11. Additionally, the prosecution called Peter Ngatia, a doctor at Nairobi Women’s Hospital Hurlinghum, PW4, who produced the Post rape care (PRC) form on behalf of Dr. Simon Nzambu who no longer worked at the hospital and who could not be traced. He stated that PW1 underwent an examination on 08. 01. 2017, which revealed no physical injuries. However, there was a whitish discharge in her vaginal area, and her hymen showed signs of tearing with old scars. The nature of the discharge, described as sticky and stretching similar to pre-ejaculation fluid, suggested possible penetration. He further explained that the presence of old tears indicated that the penetration might not have been a one-time occurrence; it could have happened repeatedly. Additionally, the hymen tearing appeared to be more than 7 or 8 days old. Considering that PW1 was examined approximately two weeks after her first sexual encounter with the appellant, and taking into account the repetitive nature of their sexual activity, these medical findings align with PW1’s testimony regarding penetration.

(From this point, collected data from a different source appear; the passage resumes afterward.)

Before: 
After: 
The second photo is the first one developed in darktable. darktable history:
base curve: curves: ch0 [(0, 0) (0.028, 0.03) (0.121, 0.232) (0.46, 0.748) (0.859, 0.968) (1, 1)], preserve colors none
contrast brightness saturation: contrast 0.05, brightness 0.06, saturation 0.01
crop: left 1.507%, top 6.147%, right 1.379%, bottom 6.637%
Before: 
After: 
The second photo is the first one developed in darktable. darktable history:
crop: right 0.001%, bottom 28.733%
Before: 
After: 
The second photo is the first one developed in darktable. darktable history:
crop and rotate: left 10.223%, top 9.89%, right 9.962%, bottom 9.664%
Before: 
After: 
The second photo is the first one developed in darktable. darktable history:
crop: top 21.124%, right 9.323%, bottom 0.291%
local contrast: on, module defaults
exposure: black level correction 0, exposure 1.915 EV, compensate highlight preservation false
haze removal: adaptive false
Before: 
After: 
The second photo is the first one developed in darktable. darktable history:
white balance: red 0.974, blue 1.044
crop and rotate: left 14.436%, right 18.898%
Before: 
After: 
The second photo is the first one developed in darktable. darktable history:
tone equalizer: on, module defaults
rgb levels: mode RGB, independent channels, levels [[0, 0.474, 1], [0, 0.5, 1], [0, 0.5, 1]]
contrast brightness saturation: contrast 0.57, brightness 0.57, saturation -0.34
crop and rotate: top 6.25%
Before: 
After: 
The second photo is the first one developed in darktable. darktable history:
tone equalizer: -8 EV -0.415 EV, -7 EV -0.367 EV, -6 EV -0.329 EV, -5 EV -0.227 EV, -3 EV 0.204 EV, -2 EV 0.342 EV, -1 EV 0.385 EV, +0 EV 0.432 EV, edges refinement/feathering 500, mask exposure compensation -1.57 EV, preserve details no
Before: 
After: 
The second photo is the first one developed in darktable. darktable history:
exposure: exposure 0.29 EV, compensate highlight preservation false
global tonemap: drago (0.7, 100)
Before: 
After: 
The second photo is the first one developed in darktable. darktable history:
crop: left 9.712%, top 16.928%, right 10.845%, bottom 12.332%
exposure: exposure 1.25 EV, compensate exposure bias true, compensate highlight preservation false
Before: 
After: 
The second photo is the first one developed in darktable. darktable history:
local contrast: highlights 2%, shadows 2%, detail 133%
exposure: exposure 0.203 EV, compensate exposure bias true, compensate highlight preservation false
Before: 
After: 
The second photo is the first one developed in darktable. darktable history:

12. On age of PW1, the trial court considered the birth certificate produced in evidence by PW5. She was born on 07. 02. 2000 meaning that she was 16 years and 11 months old at the time of the alleged offence. There is therefore no doubt that PW1 was a child. The conviction on the charge of defilement is therefore affirmed.

13. On the sentence, section 8(4) provides that a person who commits an offence of defilement with a child between the age of sixteen and eighteen years is liable upon conviction to imprisonment for a term of not less than fifteen years. The prosecution proved that the child was 16 years old; hence, the trial court imposed the sentence of 15 years’ imprisonment, upon considering that that the appellant was a first offender and that he had been in custody throughout the trial. However, this court is guided by the decision in Ahamad Abolfathi Mohammed & Another vs Republic [2018]eKLR, where the Court of Appeal held that it is not enough for the court to merely state that it has taken into account the period already spent in custody, and still order the sentence to run from the date of the conviction because that amounts to ignoring altogether the period already spent in custody.

14. I have considered the circumstances of the case and find that the sentence of 15 years’ imprisonment was proportionate and I affirm it. Even so, the sentence shall be computed less 1 year, 10 months and 29 days, which time the appellant spent in remand custody.Orders accordingly.

JUDGEMENT DATED AND DELIVERED VIRTUALLY THIS 20TH DAY OF MARCH 2024. ......................................................D. KAVEDZAJUDGEIn the presence of:Appellant present in personMs. Tumaini for the RespondentJoy Court Assistant.